- TASK INSTRUCTIONS: Copy the records from their start up to and including the line with "ול להחזיק מעמד.", substituting "主人公役" for "ヒロイン役" and keeping everything else unchanged. Leave the pictures out.

Saved entries
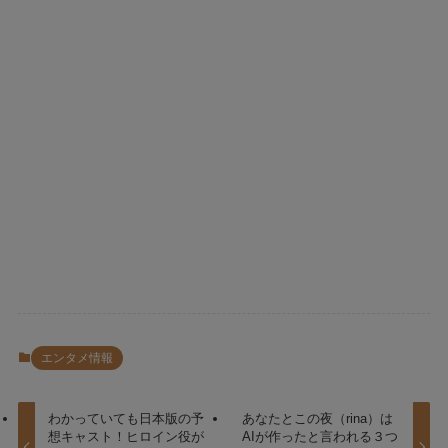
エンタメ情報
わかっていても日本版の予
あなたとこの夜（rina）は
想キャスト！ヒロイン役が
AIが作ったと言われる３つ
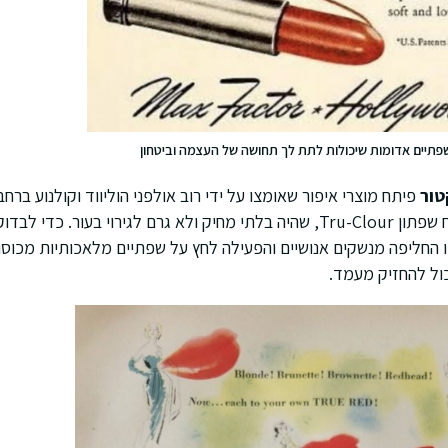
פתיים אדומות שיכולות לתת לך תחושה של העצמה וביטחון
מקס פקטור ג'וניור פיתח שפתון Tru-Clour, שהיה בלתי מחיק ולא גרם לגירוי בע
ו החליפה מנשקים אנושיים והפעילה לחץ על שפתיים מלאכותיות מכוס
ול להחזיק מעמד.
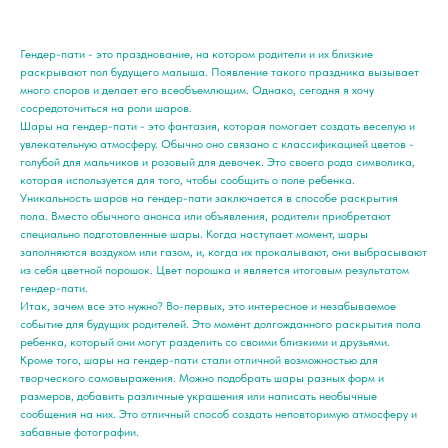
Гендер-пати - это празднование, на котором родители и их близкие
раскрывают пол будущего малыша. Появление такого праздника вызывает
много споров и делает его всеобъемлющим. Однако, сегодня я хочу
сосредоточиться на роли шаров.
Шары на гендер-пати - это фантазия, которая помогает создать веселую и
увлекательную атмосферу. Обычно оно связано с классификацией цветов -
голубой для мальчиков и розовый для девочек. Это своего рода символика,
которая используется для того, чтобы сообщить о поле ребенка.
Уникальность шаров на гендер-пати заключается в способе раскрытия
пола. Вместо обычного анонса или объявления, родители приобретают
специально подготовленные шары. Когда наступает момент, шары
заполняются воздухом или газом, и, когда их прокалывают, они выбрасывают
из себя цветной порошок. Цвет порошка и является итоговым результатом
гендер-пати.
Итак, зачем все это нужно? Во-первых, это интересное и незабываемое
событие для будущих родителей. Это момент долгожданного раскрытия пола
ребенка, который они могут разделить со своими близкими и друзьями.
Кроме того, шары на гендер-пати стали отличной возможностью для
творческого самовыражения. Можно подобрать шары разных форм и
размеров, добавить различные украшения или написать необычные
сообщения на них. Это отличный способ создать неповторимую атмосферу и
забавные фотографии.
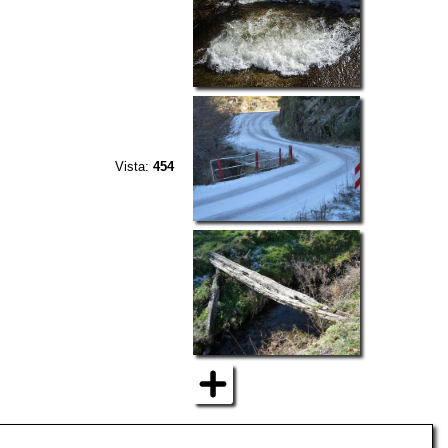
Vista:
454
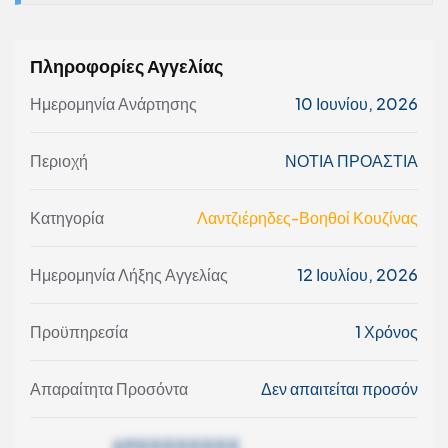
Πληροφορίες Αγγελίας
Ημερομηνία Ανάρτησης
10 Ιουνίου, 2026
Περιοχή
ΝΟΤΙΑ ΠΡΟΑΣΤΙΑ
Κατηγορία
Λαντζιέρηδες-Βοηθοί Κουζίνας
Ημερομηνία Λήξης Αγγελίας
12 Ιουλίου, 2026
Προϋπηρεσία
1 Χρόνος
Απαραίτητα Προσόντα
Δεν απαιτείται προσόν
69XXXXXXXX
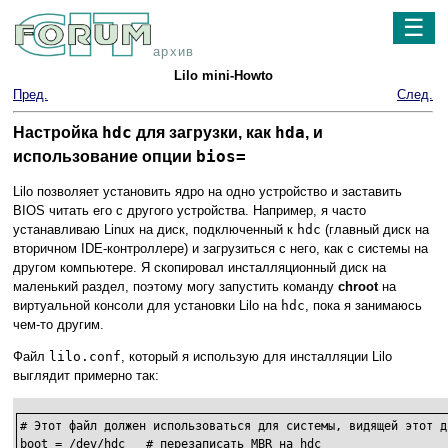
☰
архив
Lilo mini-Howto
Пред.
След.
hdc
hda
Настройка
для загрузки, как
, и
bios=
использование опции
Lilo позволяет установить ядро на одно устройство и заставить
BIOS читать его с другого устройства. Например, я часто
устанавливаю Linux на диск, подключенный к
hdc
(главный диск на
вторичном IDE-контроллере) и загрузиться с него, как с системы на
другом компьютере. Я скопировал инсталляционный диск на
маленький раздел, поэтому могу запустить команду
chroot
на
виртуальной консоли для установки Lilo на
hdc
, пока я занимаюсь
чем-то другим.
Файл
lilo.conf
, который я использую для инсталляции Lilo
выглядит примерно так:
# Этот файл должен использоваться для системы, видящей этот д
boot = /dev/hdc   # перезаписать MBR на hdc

- EXERCISE ANSWER:
エンタメ情報
わかっていても日本版の予
あなたとこの夜（rina）は
想キャスト！主人公役が
AIが作ったと言われる３つ
פתיים אדומות שיכולות לתת לך תחושה של העצמה וביטחון
מקס פקטור ג'וניור פיתח שפתון Tru-Clour, שהיה בלתי מחיק ולא גרם לגירוי בע
ו החליפה מנשקים אנושיים והפעילה לחץ על שפתיים מלאכותיות מכוס
ול להחזיק מעמד.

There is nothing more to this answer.